For the past few years i have struggled w/ him doing drugs. And we have been thru marriage counsling and he has been thru drug counsling as well. Every time i find out he is doing wrong he quits long enough to get off my "radar". Then he always seems to go out and do somthing worse. well this time took the cake. for a while i had been suspicious of him then one nite while chatting i was talking bout him. I said his screen name and they told me to go to his myspace(i didn't know he had) so i did. It was horroble it said he wasn't married looking to meet any girl for well u get the picture. So i did a little P.I. work and eventually ended up talking to his girlfreind. I kicked him out and was broken to peices. I had no i dea what to do. We were separated for bout a week and then i missed him too much, so dumb me let him coma home w/ a certain amount of rules of course IE.. not drugs, no drinking, no lieing and, no cheating. or it will be divorce.

» **Dataset excerpt**
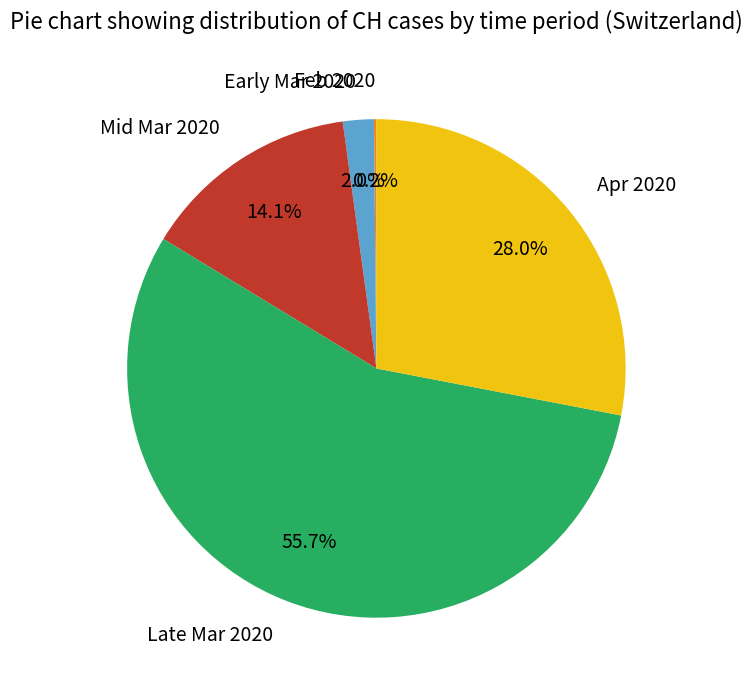

What is the total percentage of Late Mar 2020 and Apr 2020?

83.7%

» **How to complete this task**
Answer the following questions about the marriage post, using only what it states.
1. What two kinds of counseling does the post mention?
2. On what site did the writer find a page saying he wasn't married?
3. How long were the two separated before he was allowed to come home?

» **Task solution**
1. Marriage counseling and drug counseling.
2. MySpace.
3. About a week.